Lo gracioso viene a ser también que Bannister tiene una prometida, Eunice Burns (una muy graciosa también Madeline Kahn), que hace de la típica esposa dominante y poco agraciada. En un momento con ella llegaran a la apoteosis cuando un televisor se incendie y destruyan una habitación de un hotel, uno de los puntos de máximo desorden de la propuesta. Ya para eso la confusión con las maletas estará sembrada. No solo Bannister y Judy tienen cada uno una de la maletas endemoniadas, sino también una vieja rica llevará sus joyas en una igualita, desatando la codicia y corrupción de los empleados del hotel a donde todos irán a parar. A su vez la cuarta maleta le pertenece a un sujeto que parece un espía, seguido por alguien que quiere hacerse con los documentos secretos del gobierno que lleva encima.

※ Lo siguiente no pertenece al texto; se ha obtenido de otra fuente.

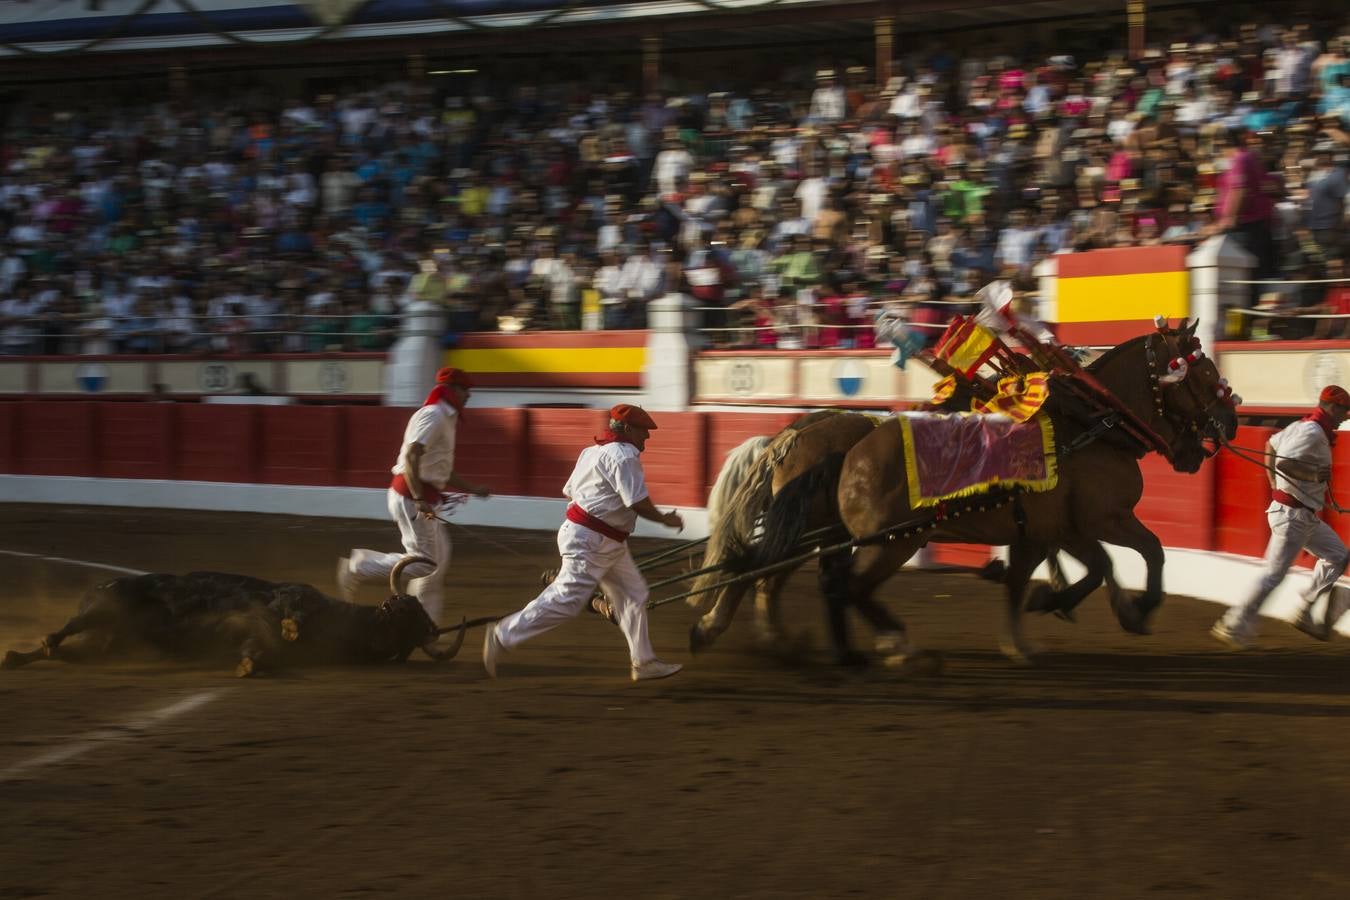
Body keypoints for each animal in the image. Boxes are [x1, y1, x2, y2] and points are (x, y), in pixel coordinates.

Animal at [750, 319, 1236, 666]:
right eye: (1206, 372)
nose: (1231, 420)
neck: (1092, 426)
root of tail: (850, 449)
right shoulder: (1102, 519)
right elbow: (1149, 552)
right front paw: (1136, 607)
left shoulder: (1053, 529)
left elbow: (1067, 573)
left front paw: (1036, 622)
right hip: (890, 541)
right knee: (845, 585)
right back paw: (895, 647)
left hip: (846, 537)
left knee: (822, 583)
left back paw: (824, 647)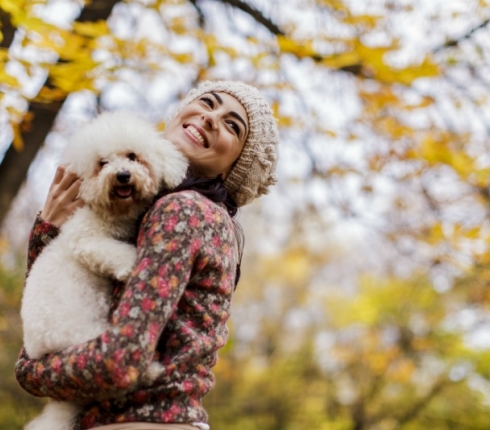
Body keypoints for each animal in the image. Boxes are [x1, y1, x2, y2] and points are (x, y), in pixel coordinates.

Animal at [20, 111, 188, 430]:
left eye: (132, 156)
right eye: (102, 163)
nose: (122, 175)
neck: (114, 213)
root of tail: (41, 349)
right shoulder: (85, 239)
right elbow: (116, 252)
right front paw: (131, 264)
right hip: (89, 338)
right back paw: (152, 369)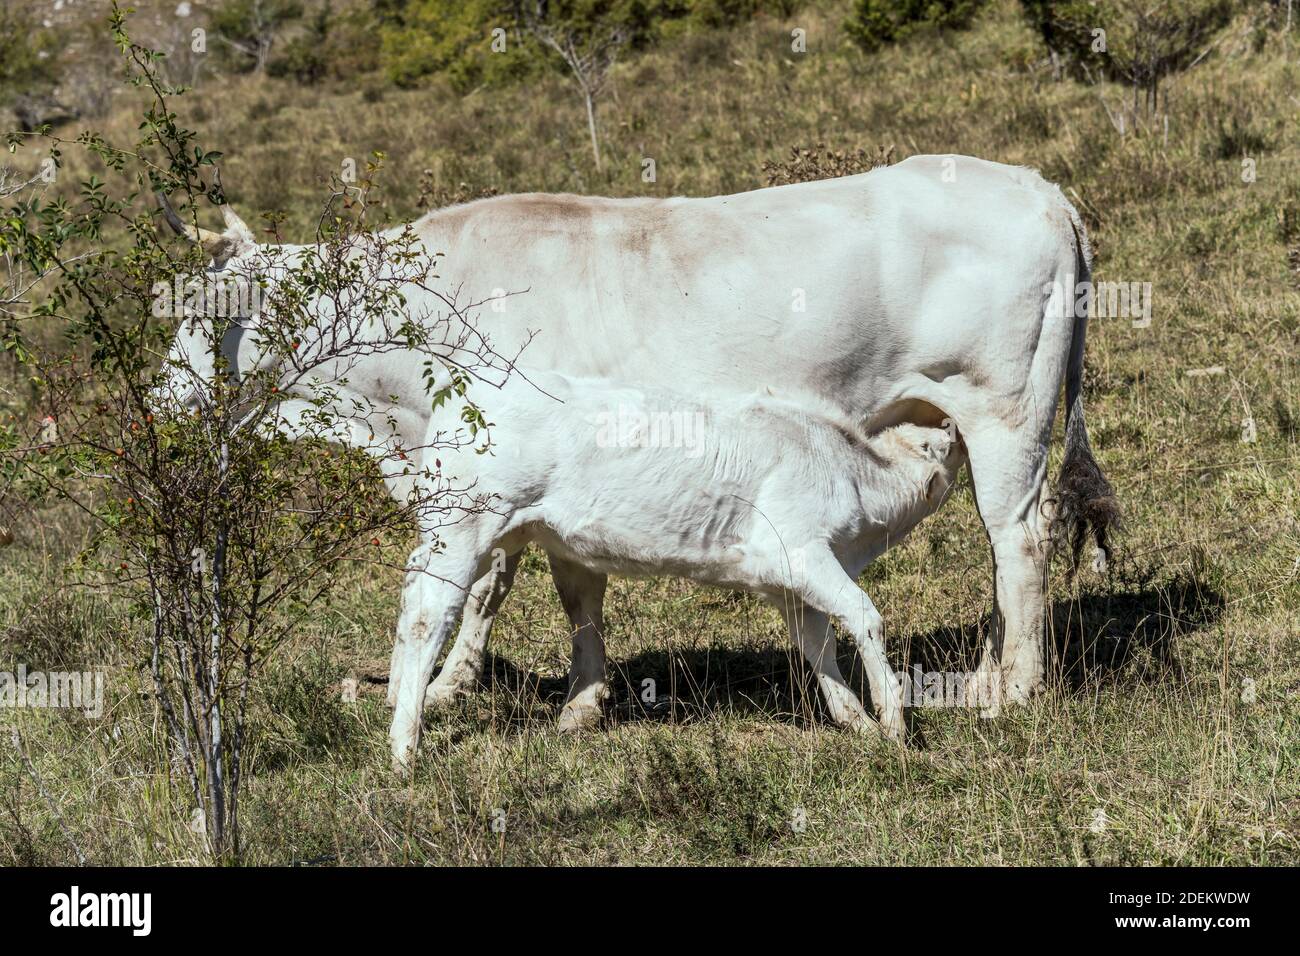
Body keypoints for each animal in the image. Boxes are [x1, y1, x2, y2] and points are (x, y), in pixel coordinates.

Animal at [379, 369, 961, 764]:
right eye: (940, 442)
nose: (954, 427)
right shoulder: (801, 548)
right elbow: (864, 615)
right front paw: (894, 723)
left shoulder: (781, 580)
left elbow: (816, 643)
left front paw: (855, 720)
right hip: (466, 526)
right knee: (428, 615)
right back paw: (406, 747)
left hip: (472, 530)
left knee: (413, 595)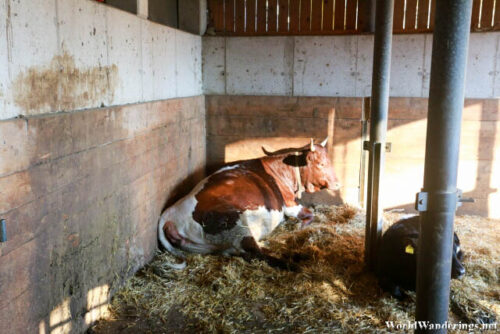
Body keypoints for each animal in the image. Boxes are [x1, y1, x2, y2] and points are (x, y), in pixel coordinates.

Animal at [158, 137, 342, 270]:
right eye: (321, 164)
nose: (338, 184)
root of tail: (169, 214)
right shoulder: (289, 204)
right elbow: (310, 214)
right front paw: (300, 227)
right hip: (236, 224)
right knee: (257, 252)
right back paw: (292, 262)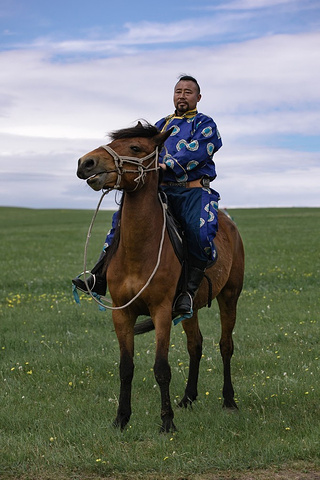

El filme de Bogdanovich realmente es alucinante apretando los botones hacia el caos, hacia el absoluto despelote, hay ratos en que la confusión es enorme y, desde luego, la risa abundante. El incendio en el hotel no es nada, viene mucha más diversión. Salen a la calle y como en una película de acción surge una persecución en vehículos con hasta cuatro autos siguiéndose. Pero antes sigue la buena broma con el robo de un triciclo que produce una de las imágenes más clásicas de la historia de la comedia moderna, con Streisand y O'Neal subidos en éste. Entre ellos hay lugar para destellos de comedia romántica. Existen momentos tiernos, aunque no es la típica comedia romántica, es más una comedia de enredos.

Hay dos movimientos clásicos muy graciosos en el filme que me vienen a la mente. A un empleado poco agraciado le dan la misión de que seduzca a la vieja de las joyas, y el hombre no sabe mejor forma de detenerla para una conversación que ponerle cabe y derribarla al piso, algo que puede sonar ridículo, pero que también se puede ver de manera seria en el debut en el cine de Tom Hanks que en el slasher He Knows You're Alone (1980) recurre a éste artificio. El otro es que una cruel Judy manda a Eunice –su designada competencia en el amor- a una casa de miedo donde aguardan unos gángsters por las joyas de la anciana. La imagen de Eunice es impecable, aunque sea en buena parte un estereotipo; toda ella produce mucha gracia. Igualmente el actor Kenneth Mars como un malvado musicólogo engreído y celoso de Bannister es sumamente entretenido.

En la casa del director de la fundación, de Frederick Larrabee (Austin Pendleton), llegamos hasta un segundo momento de frenética locura. Una persecución muestra un triciclo de repartidor convirtiéndose en dragón chino y otra desnuda su esencia como un festival de disfraces, tal como lo son las maletas. En el juicio se manifiesta todo de lleno, como última gracia, se dicta que no se entiende nada, cosa que el filme de Bogdabovich maneja perfectamente de la manera más sencilla, pero proponiéndose anárquico, libre, potente, práctico y muy humorístico, en la que es una de las mejores screwball comedy que ha dado la gran pantalla, una hazaña moderna teniendo a genios como Ernst Lubitsch y Howard Hawks como antecesores, y manipulando nada menos que el show de Bugs Bunny.